Il importe que les enfants sachent le nom de l’arbre à
l’ombre duquel ils jouent et les caractères auxquels ils reconnaîtront les
arbres de la même espèce ; il importe qu’ils sachent le nom du réséda qui
embaume la plate-bande, du volubilis qui s’enroule autour de la claire-voie, du
chèvrefeuille et de la clématite qui forment au fond du jardin un berceau
odorant ; le nom aussi des marguerites qui étoilent les prés, des bluets et des
coquelicots qui égayent les champs de blé, du muguet dont les clochettes
délicates donnent chaque année le signal du printemps ; de la rose, reine des
jardins. Il importe que l’enfant sache que le pain qu’il mange est fait avec du
blé réduit en farine ; que le linge qui couvre son corps vient d’une plante
à la fleur délicate ; que sa veste ou sa robe est faite avec la laine du mouton
; que le corps de la chaise sur laquelle il s’assoit a été découpé dans le tronc
d’un arbre, et que le siège de paille est fait avec la tige du blé. Le bouchon
de sa bouteille vient de l’écorce d’un arbre : le chêne-liège ; l’eau
qu’il boit a été puisée à la source qui épanche son eau claire sur les cailloux ;
c’est la vache qui lui donne son breuvage de prédilection ! le lait, etc., etc.

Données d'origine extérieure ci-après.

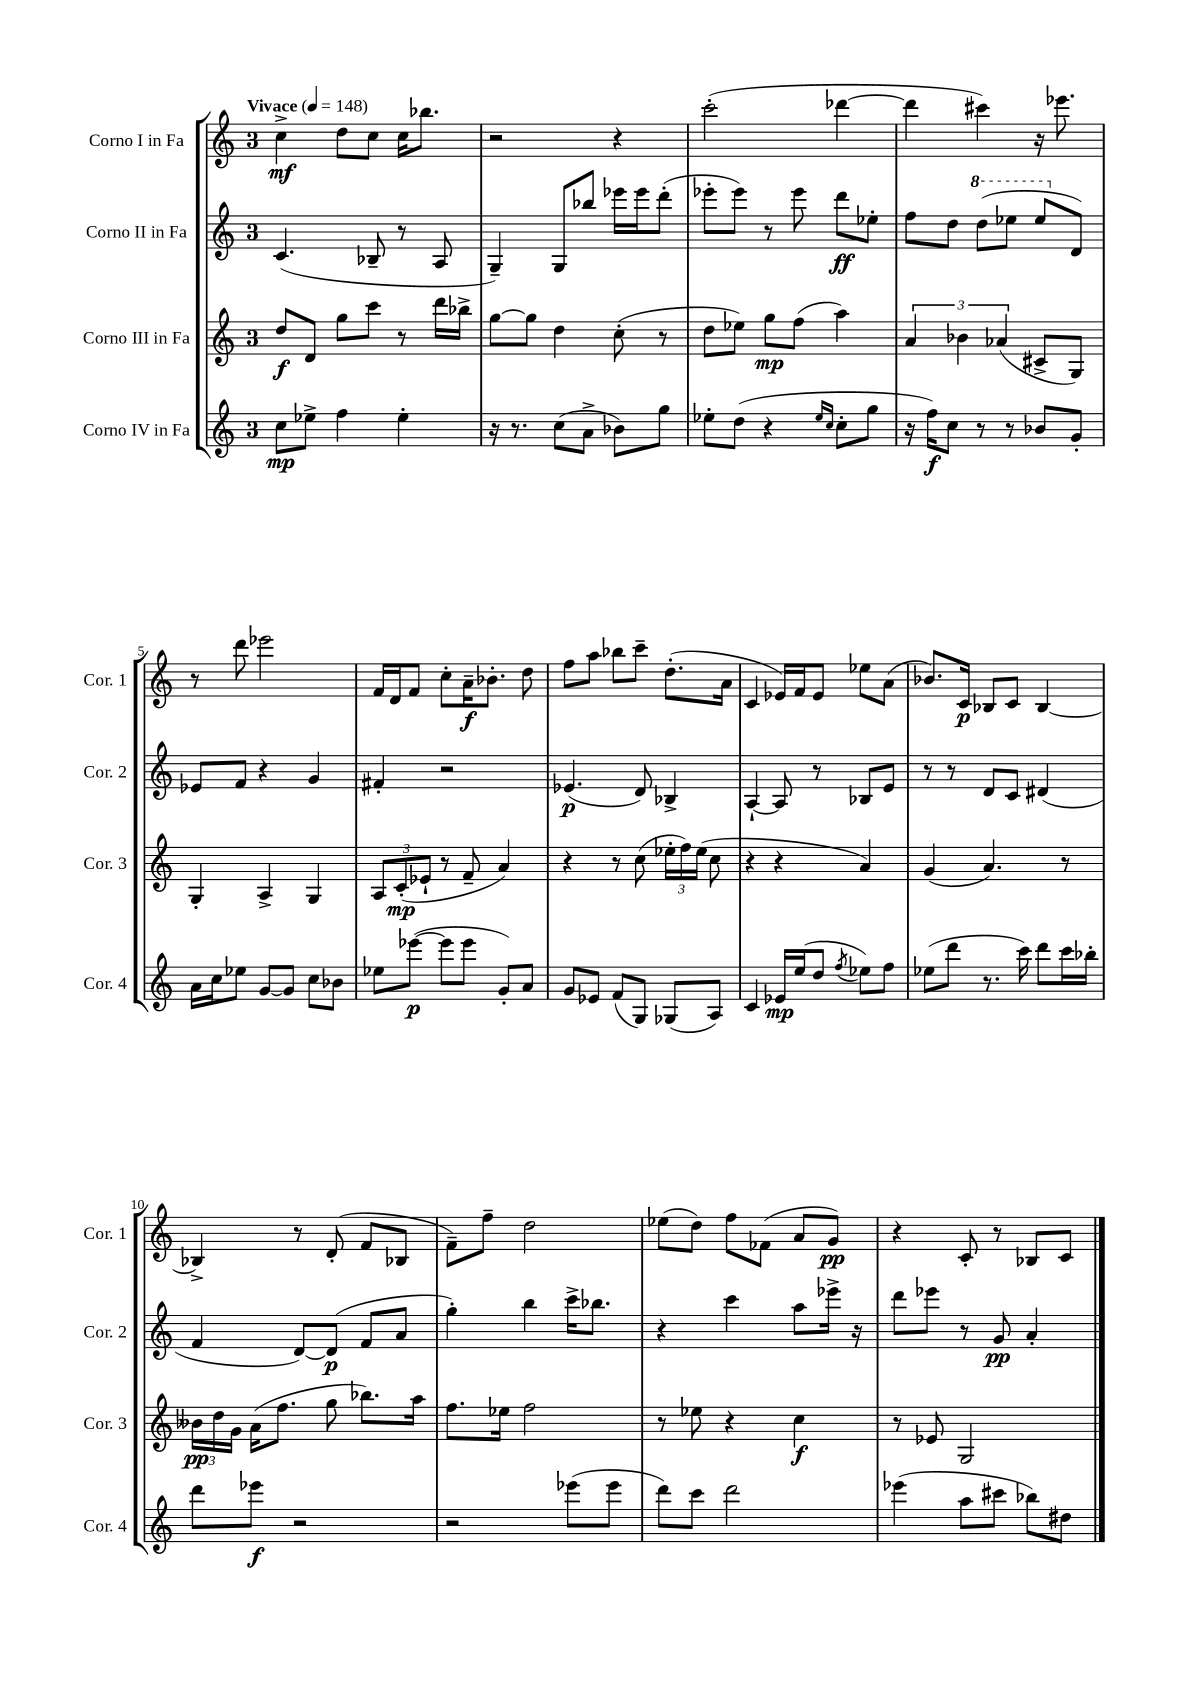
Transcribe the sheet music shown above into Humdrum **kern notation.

**kern	**dynam	**kern	**dynam	**kern	**dynam	**kern	**dynam
*part4	*part4	*part3	*part3	*part2	*part2	*part1	*part1
*staff4	*staff4	*staff3	*staff3	*staff2	*staff2	*staff1	*staff1
*I"Corno IV in Fa	*	*I"Corno III in Fa	*	*I"Corno II in Fa	*	*I"Corno I in Fa	*
*I'Cor. 4	*	*I'Cor. 3	*	*I'Cor. 2	*	*I'Cor. 1	*
*clefG2	*	*clefG2	*	*clefG2	*	*clefG2	*
*k[]	*	*k[]	*	*k[]	*	*k[]	*
*M3/4	*	*M3/4	*	*M3/4	*	*M3/4	*
*MM148	*	*MM148	*	*MM148	*	*MM148	*
=1	=1	=1	=1	=1	=1	=1	=1
!	!	!	!	!	!	!LO:TX:a:B:t=Vivace	!
8cc\L	mp	8dd/L	f	(4.c/	.	4cc^\	mf
8ee-X^\J	.	8d/J	.	.	.	.	.
4ff\	.	8gg\L	.	.	.	8dd\L	.
.	.	8ccc\J	.	8B-X~/	.	8cc\J	.
4ee-'\	.	8r	.	8r	.	16cc\KL	.
.	.	.	.	.	.	8.bb-X\J	.
.	.	16ddd\LL	.	8A/	.	.	.
.	.	16bb-X^\JJ	.	.	.	.	.
=2	=2	=2	=2	=2	=2	=2	=2
16r	.	[8gg\L	.	4G~/)	.	2r	.
8.r	.	.	.	.	.	.	.
.	.	8gg\J]	.	.	.	.	.
(8cc\L	.	4dd\	.	8G/L	.	.	.
8a^\J	.	.	.	8bb-X/J	.	.	.
8b-X\L)	.	(8cc'\	.	16eee-X\LL	.	4r	.
.	.	.	.	16eee-\J	.	.	.
8gg\J	.	8r	.	(8ddd'\J	.	.	.
=3	=3	=3	=3	=3	=3	=3	=3
8ee-X'\L	.	8dd\L	.	8eee-X'\L	.	(2ccc'\	.
(8dd\J	.	8ee-X\J)	.	8eee-\J)	.	.	.
4r	.	8gg\L	mp	8r	.	.	.
.	.	(8ff\J	.	8eee-\	.	.	.
16qqee-/LL	.	.	.	.	.	.	.
16qqcc/JJ	.	.	.	.	.	.	.
8cc'\L	.	4aa\)	.	8ddd\L	ff	[4ddd-X\	.
8gg\J	.	.	.	8ee-X'\J	.	.	.
=4	=4	=4	=4	=4	=4	=4	=4
16r	.	6a/	.	8ff\L	.	4ddd-\]	.
16ff\KL)	f	.	.	.	.	.	.
8cc\J	.	.	.	8dd\J	.	.	.
.	.	6b-X\	.	.	.	.	.
*	*	*	*	*8va	*	*	*
8r	.	.	.	(8ddd\L	.	4ccc#X\)	.
.	.	(6a-X/	.	.	.	.	.
8r	.	.	.	8eee-X\J	.	.	.
8b-X/L	.	8c#X^/L	.	8eee-/L	.	16r	.
.	.	.	.	.	.	8.eee-X\	.
*	*	*	*	*X8va	*	*	*
8g'/J	.	8G/J)	.	8d/J)	.	.	.
!!LO:LB:g=z
=5	=5	=5	=5	=5	=5	=5	=5
16a\LL	.	4G'/	.	8e-X/L	.	8r	.
16cc\J	.	.	.	.	.	.	.
8ee-X\J	.	.	.	8f/J	.	8ddd\	.
[8g/L	.	4A^/	.	4r	.	2eee-X\	.
8g/J]	.	.	.	.	.	.	.
8cc\L	.	4G/	.	4g/	.	.	.
8b-X\J	.	.	.	.	.	.	.
=6	=6	=6	=6	=6	=6	=6	=6
8ee-X\L	.	12A/L	.	4f#X'/	.	16f/LL	.
.	.	.	.	.	.	16d/J	.
.	.	(12c'/	mp	.	.	.	.
([8eee-X\J	p	.	.	.	.	8f/J	.
.	.	12e-X`/J	.	.	.	.	.
8eee-\L]	.	8r	.	2r	.	8cc'\L	.
8eee-\J	.	8f~/	.	.	.	16a~\K	f
.	.	.	.	.	.	8.b-X'\J	.
8g'/L)	.	4a/)	.	.	.	.	.
8a/J	.	.	.	.	.	8dd\	.
=7	=7	=7	=7	=7	=7	=7	=7
8g/L	.	4r	.	(4.e-X/	p	8ff\L	.
8e-X/J	.	.	.	.	.	8aa\J	.
(8f/L	.	8r	.	.	.	8bb-X\L	.
8G/J)	.	(8cc\	.	8d/)	.	8ccc~\J	.
(8G-X/L	.	24ee-X'\LL	.	4B-X^/	.	(8.dd'\L	.
.	.	24ff\)	.	.	.	.	.
.	.	(24ee-\JJ	.	.	.	.	.
8A/J)	.	8cc\	.	.	.	.	.
.	.	.	.	.	.	16a\Jk	.
=8	=8	=8	=8	=8	=8	=8	=8
4c/	.	4r	.	[4A`/	.	4c/	.
16e-X/LL	mp	4r	.	8A/]	.	16e-X/LL)	.
(16ee/J	.	.	.	.	.	16f/J	.
8dd/J	.	.	.	8r	.	8e-/J	.
8qff/	.	.	.	.	.	.	.
8ee-X\L)	.	4a/)	.	8B-X/L	.	8ee-X\L	.
8ff\J	.	.	.	8e/J	.	(8a\J	.
=9	=9	=9	=9	=9	=9	=9	=9
(8ee-X\L	.	(4g/	.	8r	.	8.b-X/L)	.
8ddd\J	.	.	.	8r	.	.	.
.	.	.	.	.	.	16c/Jk	p
8.r	.	4.a/)	.	8d/L	.	8B-X/L	.
.	.	.	.	8c/J	.	8c/J	.
16ccc\)	.	.	.	.	.	.	.
8ddd\L	.	.	.	(4d#X/	.	[4B-/	.
16ccc\L	.	8r	.	.	.	.	.
16bb-X'\JJ	.	.	.	.	.	.	.
!!LO:LB:g=z
=10	=10	=10	=10	=10	=10	=10	=10
8ddd\L	.	24b--X\LL	pp	4f/	.	4B-X^/]	.
.	.	24dd\	.	.	.	.	.
.	.	24g\JJ	.	.	.	.	.
8eee-X\J	f	(16a\KL	.	.	.	.	.
.	.	8.ff\J	.	.	.	.	.
2r	.	.	.	[8d/L)	.	8r	.
.	.	8gg\	.	(8d/J]	p	(8d'/	.
.	.	8.bb-X\L)	.	8f/L	.	8f/L	.
.	.	.	.	8a/J	.	8B-X/J	.
.	.	16aa\Jk	.	.	.	.	.
=11	=11	=11	=11	=11	=11	=11	=11
2r	.	8.ff\L	.	4gg'\)	.	8f~\L)	.
.	.	.	.	.	.	8ff~\J	.
.	.	16ee-X\Jk	.	.	.	.	.
.	.	2ff\	.	4bb\	.	2dd\	.
(8eee-X\L	.	.	.	16ccc^\KL	.	.	.
.	.	.	.	8.bb-X\J	.	.	.
8eee-\J	.	.	.	.	.	.	.
=12	=12	=12	=12	=12	=12	=12	=12
8ddd\L)	.	8r	.	4r	.	(8ee-X\L	.
8ccc\J	.	8ee-X\	.	.	.	8dd\J)	.
2ddd\	.	4r	.	4ccc\	.	8ff\L	.
.	.	.	.	.	.	(8f-X\J	.
.	.	4cc\	f	8aa\L	.	8a/L	.
.	.	.	.	16eee-X^\Jk	.	8g/J)	pp
.	.	.	.	16r	.	.	.
=13	=13	=13	=13	=13	=13	=13	=13
(4eee-X\	.	8r	.	8ddd\L	.	4r	.
.	.	8e-X/	.	8eee-X\J	.	.	.
8aa\L	.	2G/	.	8r	.	8c'/	.
8ccc#X\J	.	.	.	8g/	pp	8r	.
8bb-X\L)	.	.	.	4a'/	.	8B-X/L	.
8dd#X\J	.	.	.	.	.	8c/J	.
==	==	==	==	==	==	==	==
*-	*-	*-	*-	*-	*-	*-	*-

Toutes ces choses, dites au moment spécial où la curiosité de l’enfant était
excitée, se gravent dans sa mémoire, et il est rare qu’il les oublie. La vie
active de l’école est une leçon de choses ininterrompue, si la directrice sait
s’y prendre.
Une fois ou deux par semaine, la directrice peut aborder avec les plus grands une
vraie leçon de choses. Cette leçon, elle la préparera d’avance avec soin ; elle
fera d’abord son plan, pour qu’il n’y
ait pas de confusion dans les notions données ; elle en étudier a toutes
les parties, car il faut d’abord connaître son sujet, non pas pour tout dire,
mais pour savoir faire le triage et pour pouvoir répondre aux questions inattendues.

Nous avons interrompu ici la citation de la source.